I have been doing a LOT of work in recent years learning how to relax into my journey a bit more – how to release my hands from that white-knuckled death grip I like to hold on life – how to remember that God’s got me when I’m on the smooth and straight path as well as when I’m on the twisting and turning roundabouts that make us all crazy – and, just as important, how to be okay with the very natural responses I have to those really scary parts of my journey.
This last week, as we began to try to adjust to the ways COVID-19 is impacting our lives, I noticed my knuckles turning white once again. I felt the all-too-familiar urge to dig in and push through this season wrap itself around me and begin to take me down. And I felt sure I would go under from the weight of it.
But I noticed.
I saw the familiar patterns, and I named them.
Fear. Anxiety. Grief. Selfishness. Loneliness.
And then I realized that I actually know how to do this.
I know how to see these parts of me that rise up in times of crisis, and I know how to take care of them. I’m not great at it (yet – this is for my therapist), but I know what to do.
I have learned how important it is to make space for the loneliness, the grief and the disappointments that come when life shuts down because of things like illness, chronic pain, or a worldwide pandemic.
Because life doesn’t really shut down, does it? And if I don’t loosen my hold and allow myself the space to move through those feelings, then the living that continues around me will be inaccessible to me…and worse, I will be inaccessible to others.
Despite COVID-10, a lot of living is currently happening within these four walls that we call home. Both of my college boys – like college students everywhere – had to move home mid-semester with little warning. They even brought a bonus boy or two home with them.
David, who thrives within the structure of school, is now about to experience (very light) homeschooling for the first time. #Godhelpme
I’m no stranger to homeschooling after 15 years of doing it with the older kiddos, but homeschooling David will be a whole ‘nother level…especially when he’s dealing with the anxiety and dysregulation caused by the disruption and upheaval of his day-to-day expectations. Navigating the coronavirus while supporting a child on the autism spectrum is bound to take us on an interesting ride, don’t you think?
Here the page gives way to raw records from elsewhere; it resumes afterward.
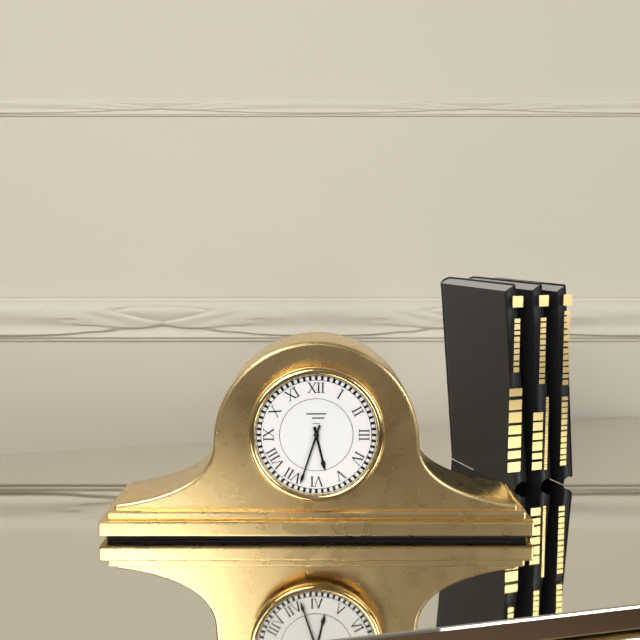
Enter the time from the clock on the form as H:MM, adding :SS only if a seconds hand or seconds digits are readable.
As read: 5:33
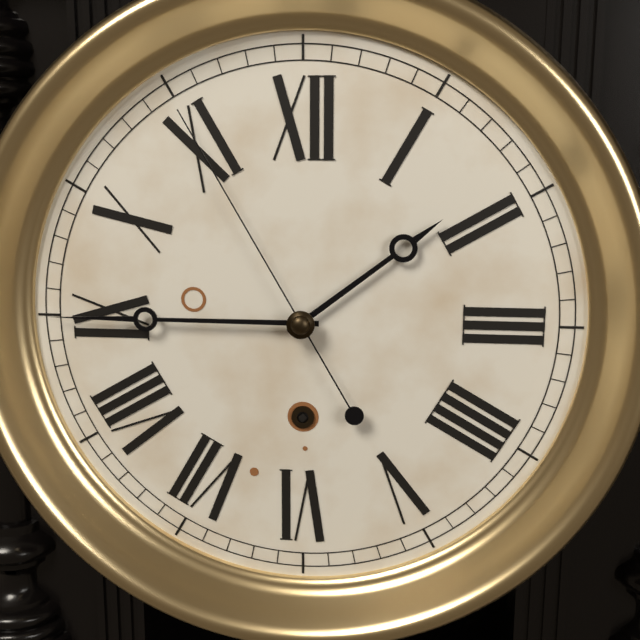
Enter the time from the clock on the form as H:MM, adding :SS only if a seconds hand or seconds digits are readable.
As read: 1:45:55
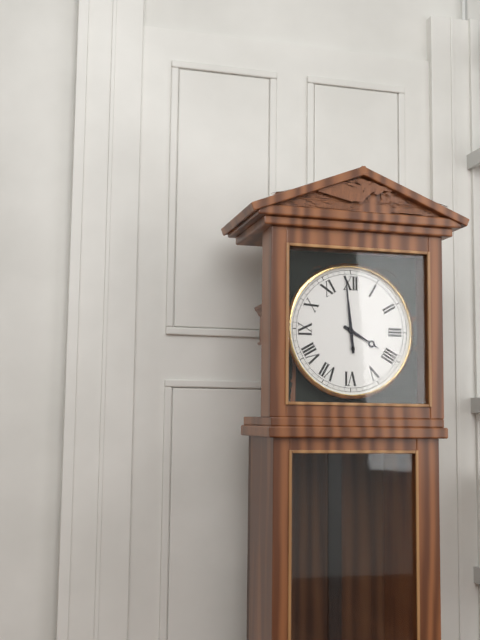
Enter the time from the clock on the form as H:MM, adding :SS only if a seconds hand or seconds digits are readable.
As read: 3:59
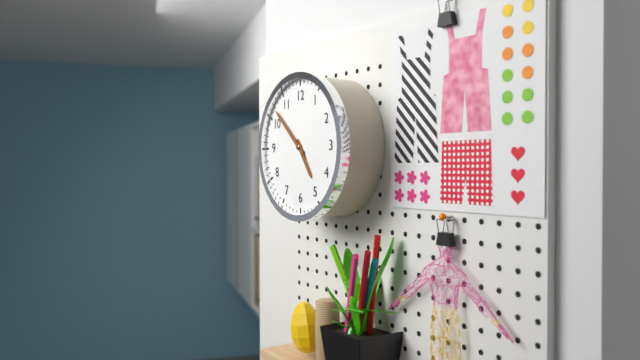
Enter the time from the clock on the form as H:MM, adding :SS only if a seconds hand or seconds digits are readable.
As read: 4:52
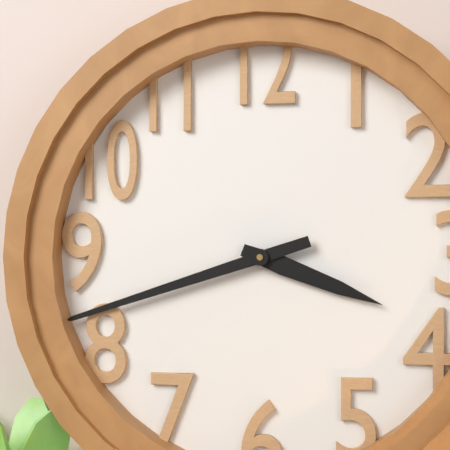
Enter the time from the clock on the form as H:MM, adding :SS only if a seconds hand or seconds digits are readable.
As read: 3:42
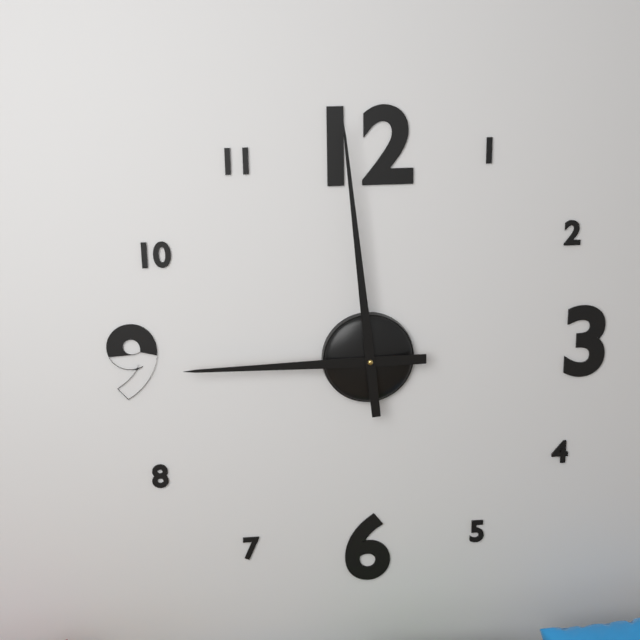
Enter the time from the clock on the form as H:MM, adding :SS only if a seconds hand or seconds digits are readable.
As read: 8:59
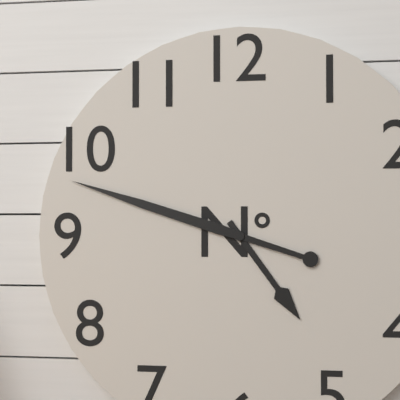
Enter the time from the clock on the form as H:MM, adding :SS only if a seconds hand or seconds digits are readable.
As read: 4:48
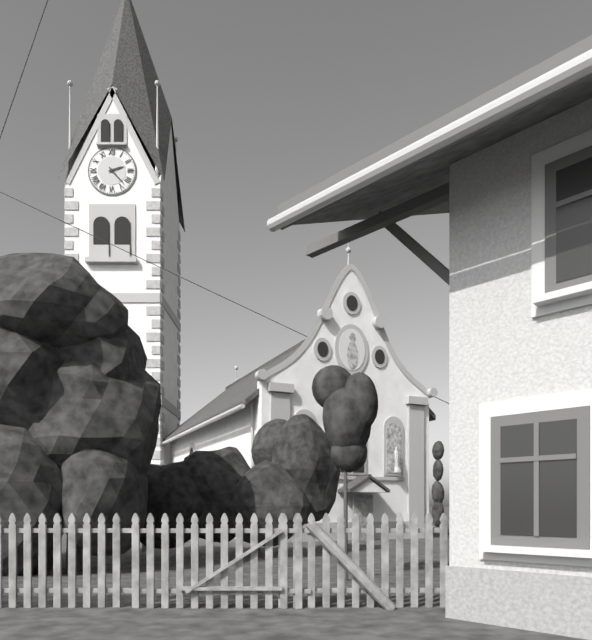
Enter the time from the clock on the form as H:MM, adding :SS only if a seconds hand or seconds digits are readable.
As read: 2:23
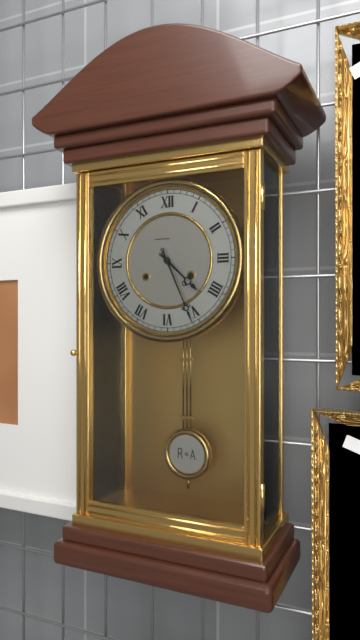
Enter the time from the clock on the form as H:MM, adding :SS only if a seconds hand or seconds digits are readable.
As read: 4:26
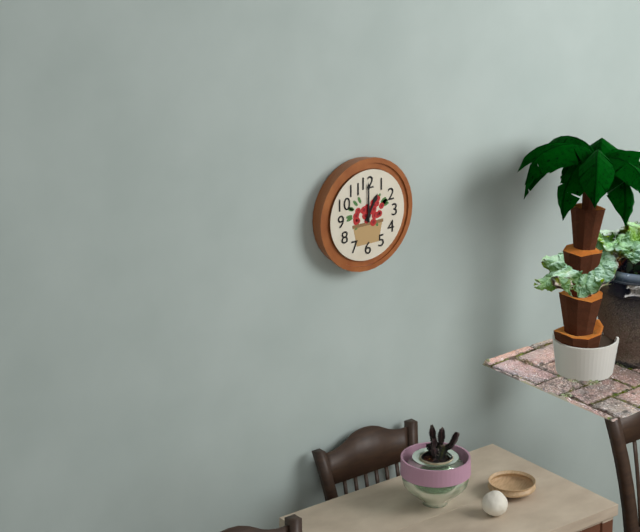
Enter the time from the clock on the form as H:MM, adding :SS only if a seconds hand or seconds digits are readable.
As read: 1:00
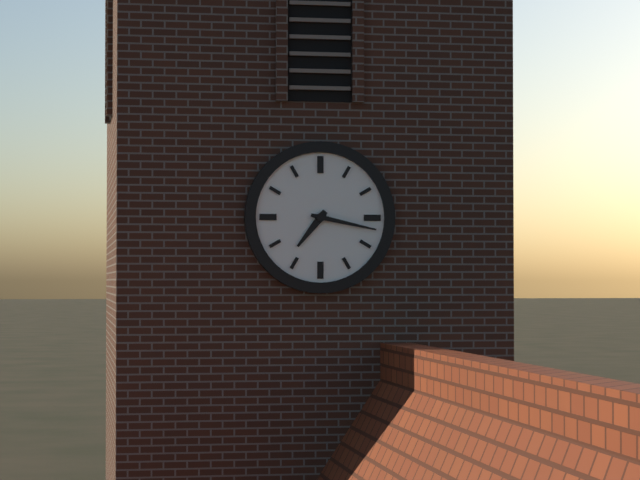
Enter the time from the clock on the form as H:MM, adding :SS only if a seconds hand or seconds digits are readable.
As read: 7:17
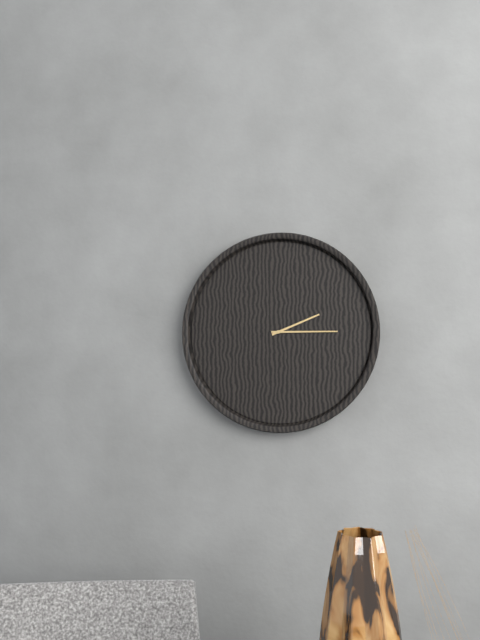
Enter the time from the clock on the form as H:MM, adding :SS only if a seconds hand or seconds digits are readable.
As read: 2:15
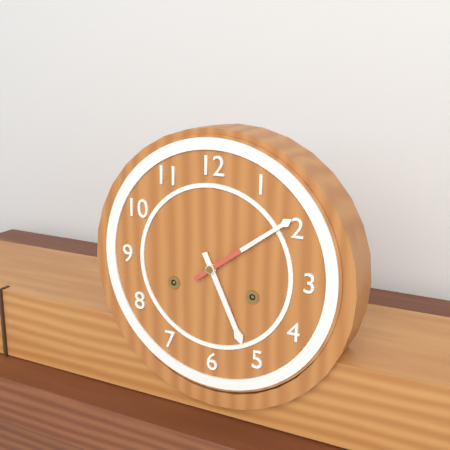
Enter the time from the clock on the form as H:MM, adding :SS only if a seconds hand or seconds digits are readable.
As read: 5:09
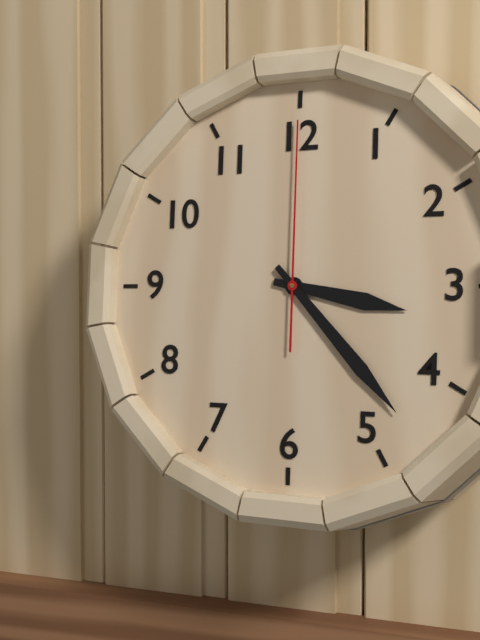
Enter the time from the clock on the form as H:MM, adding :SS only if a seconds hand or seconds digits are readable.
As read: 3:23:00
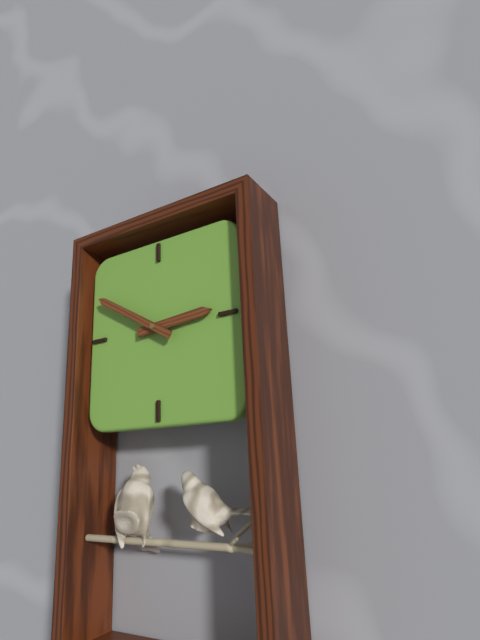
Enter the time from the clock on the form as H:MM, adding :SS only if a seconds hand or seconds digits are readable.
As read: 2:50
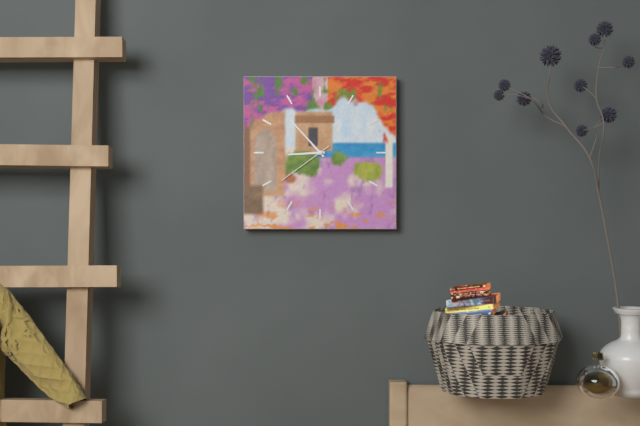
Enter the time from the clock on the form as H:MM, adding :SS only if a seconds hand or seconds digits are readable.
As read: 8:53:39
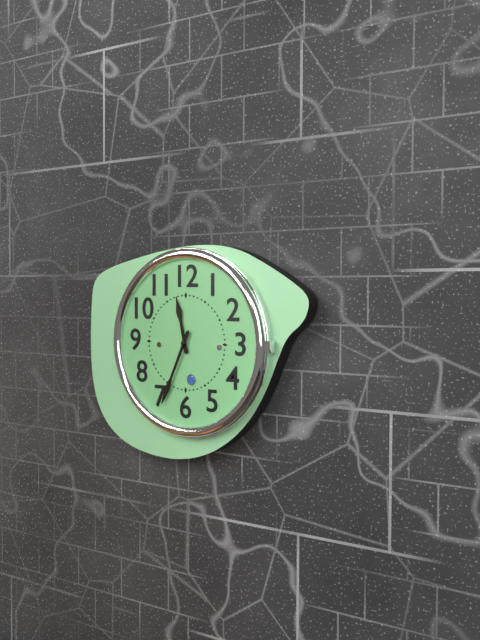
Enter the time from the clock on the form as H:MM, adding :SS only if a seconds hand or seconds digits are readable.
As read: 11:34
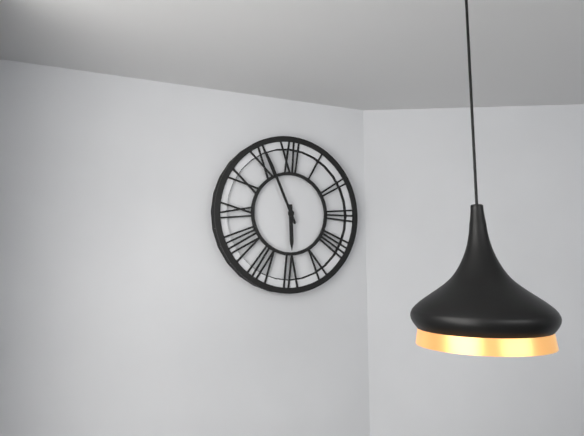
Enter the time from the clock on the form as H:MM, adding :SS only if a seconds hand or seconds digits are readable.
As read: 5:56
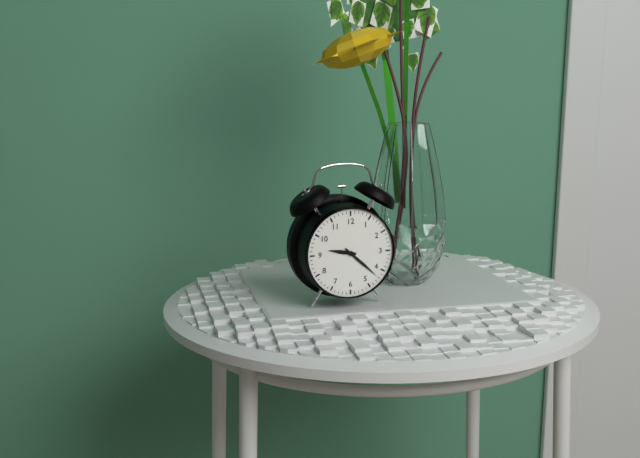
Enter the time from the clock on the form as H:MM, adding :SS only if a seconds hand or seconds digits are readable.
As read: 9:22
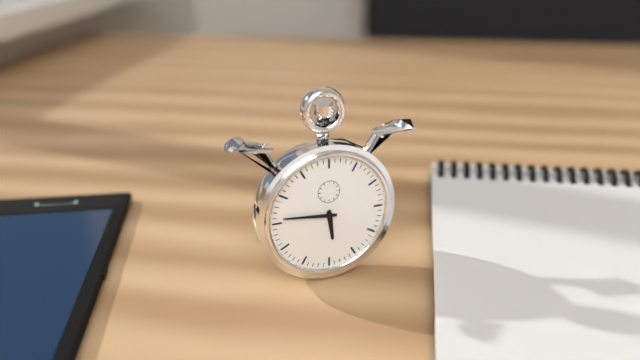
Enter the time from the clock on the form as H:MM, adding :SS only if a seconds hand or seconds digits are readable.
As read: 5:46
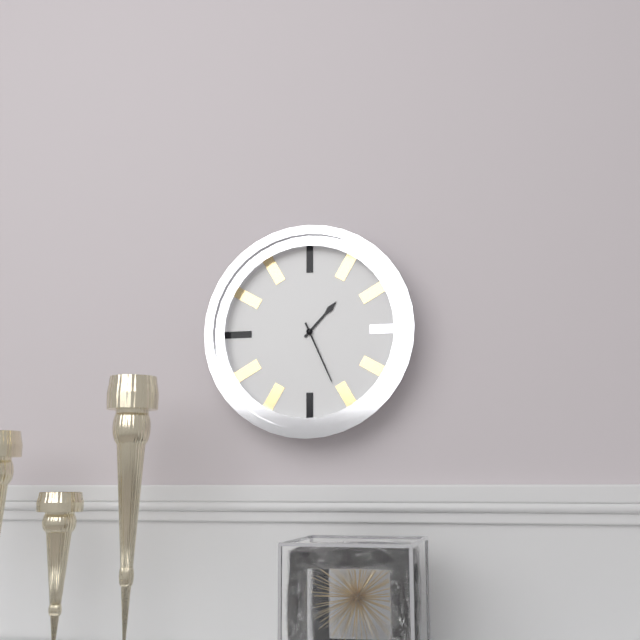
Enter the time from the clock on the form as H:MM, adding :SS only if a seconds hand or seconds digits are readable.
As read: 1:26
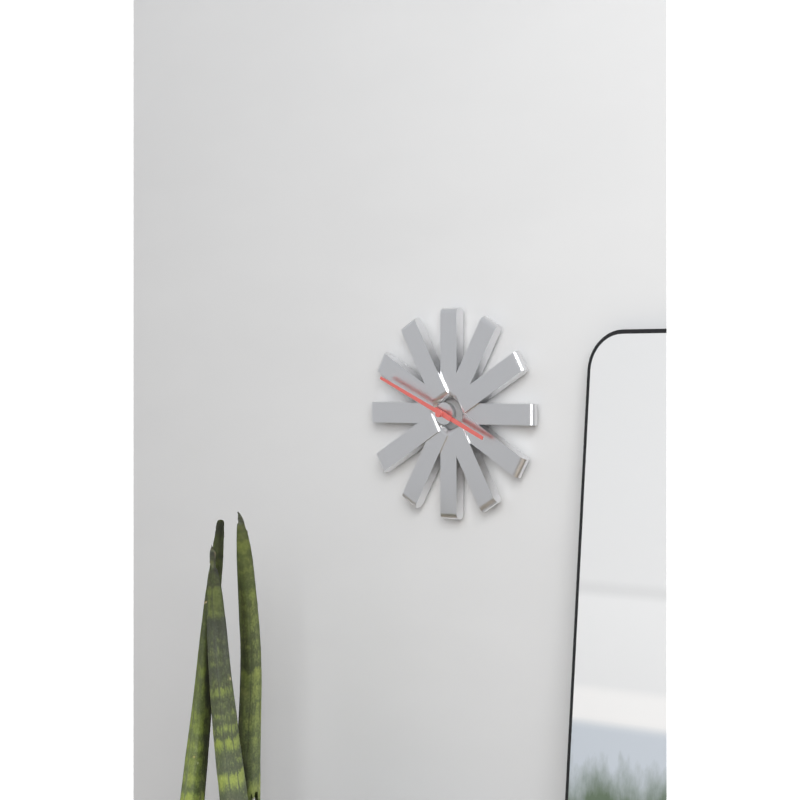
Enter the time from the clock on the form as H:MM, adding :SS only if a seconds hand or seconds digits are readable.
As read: 3:49
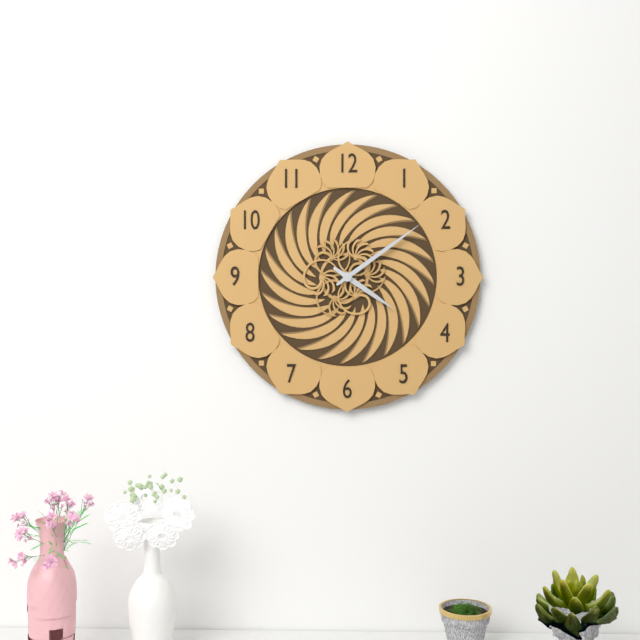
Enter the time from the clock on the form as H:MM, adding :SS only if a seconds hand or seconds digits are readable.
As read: 4:09
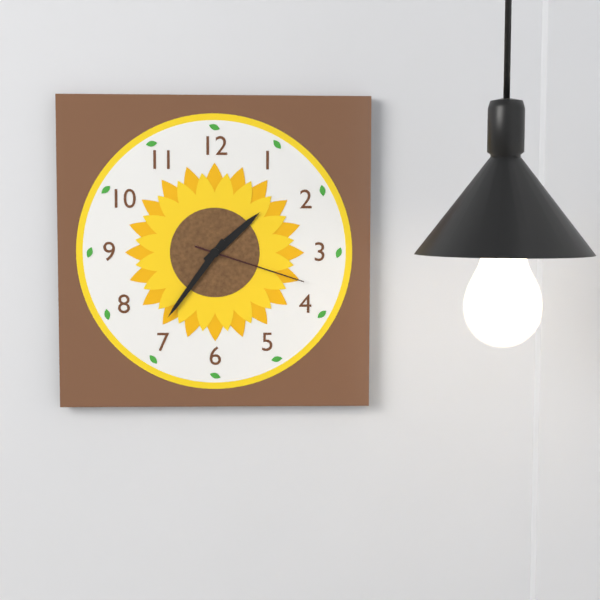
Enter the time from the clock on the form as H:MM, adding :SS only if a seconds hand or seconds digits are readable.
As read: 1:36:18
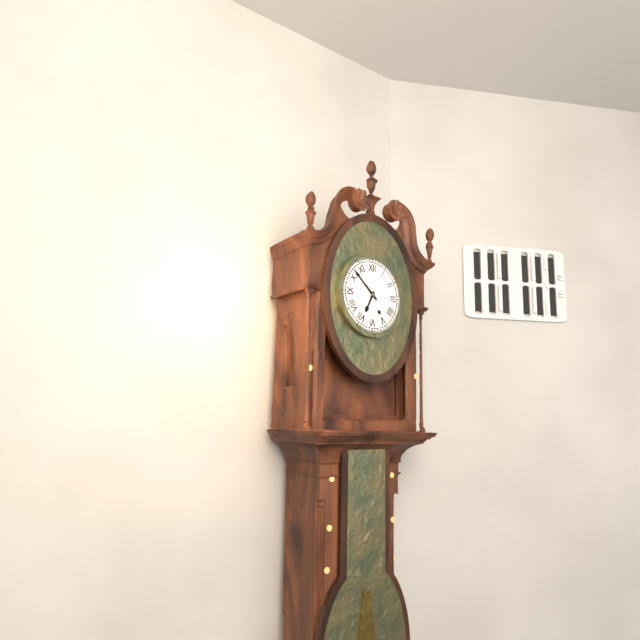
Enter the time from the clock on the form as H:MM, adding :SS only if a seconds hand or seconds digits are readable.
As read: 6:52
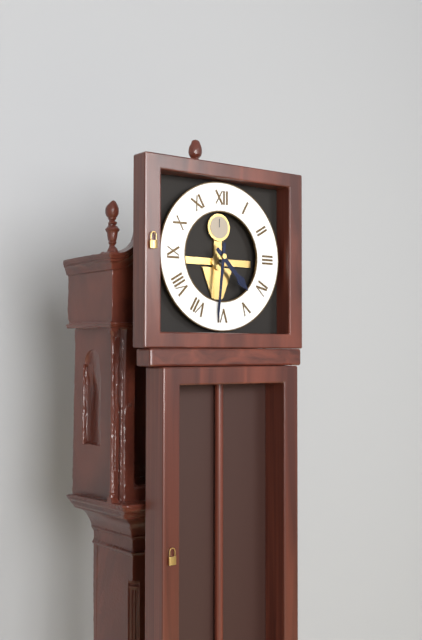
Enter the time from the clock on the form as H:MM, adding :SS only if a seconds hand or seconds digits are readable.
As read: 4:31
I have a lot of daily practices going on at all times to help me manage #allthethings.
Solitude. Embroidery. Prayer. Writing. FaceTime with my people. Crochet. Reading. Group chats with other mamas in the trenches. Naps. More solitude. And then more naps.
And maybe a bit of Netflix binging on the side.
But, you see, this is my normal. This social distancing thing was already pretty much my jam. And I’m feeling pretty grateful for that right now. That’s an interesting place for me to be. It’s not often that I am able to reflect on this part of my life – the limits, the aloneness, the boundaries – with an attitude of thankfulness. I’ve become accustomed to it, but that’s not at all the same thing as being at peace with it. The work that I’ve done in therapy has been largely about coming to terms with this narrow space I live in.
The Psalmist, David, in a song of gratitude to God, expressed wonder and amazement at how good God was to “hem (me) in behind and before” (Psalm 139:5). I’ve tried to use this image to frame my journey so that instead of seeing my life as full of limitations and can’ts, I can see it more like a safe place God has created just for me.
So the narrow space my body lives and struggles in becomes a wide-open space for my spirit and my soul.
The current situation with COVID-19 is far-reaching in its impact around the world and unprecedented in our time…and its impact on myself and those I care about is very real.
Just as it is for most everyone on the planet.
I think we have to give ourselves the space to feel #allthethings as they rise up within us.
When I do this I see that #allthethings are really useful to me if my goal is to know God.
Now, honestly, that’s not always my goal. And when it’s not, #allthethings really cramp my style. I don’t want to stay home. I don’t want to be chronically ill and in pain. I don’t want my children to be sick and shut away. I don’t want to be left out of an event or gathering because my body isn’t able to manage the activity. I don’t want to struggle with anxiety and depression. I don’t want the discomforts of isolation and quarantine. I don’t want to live in a narrow space.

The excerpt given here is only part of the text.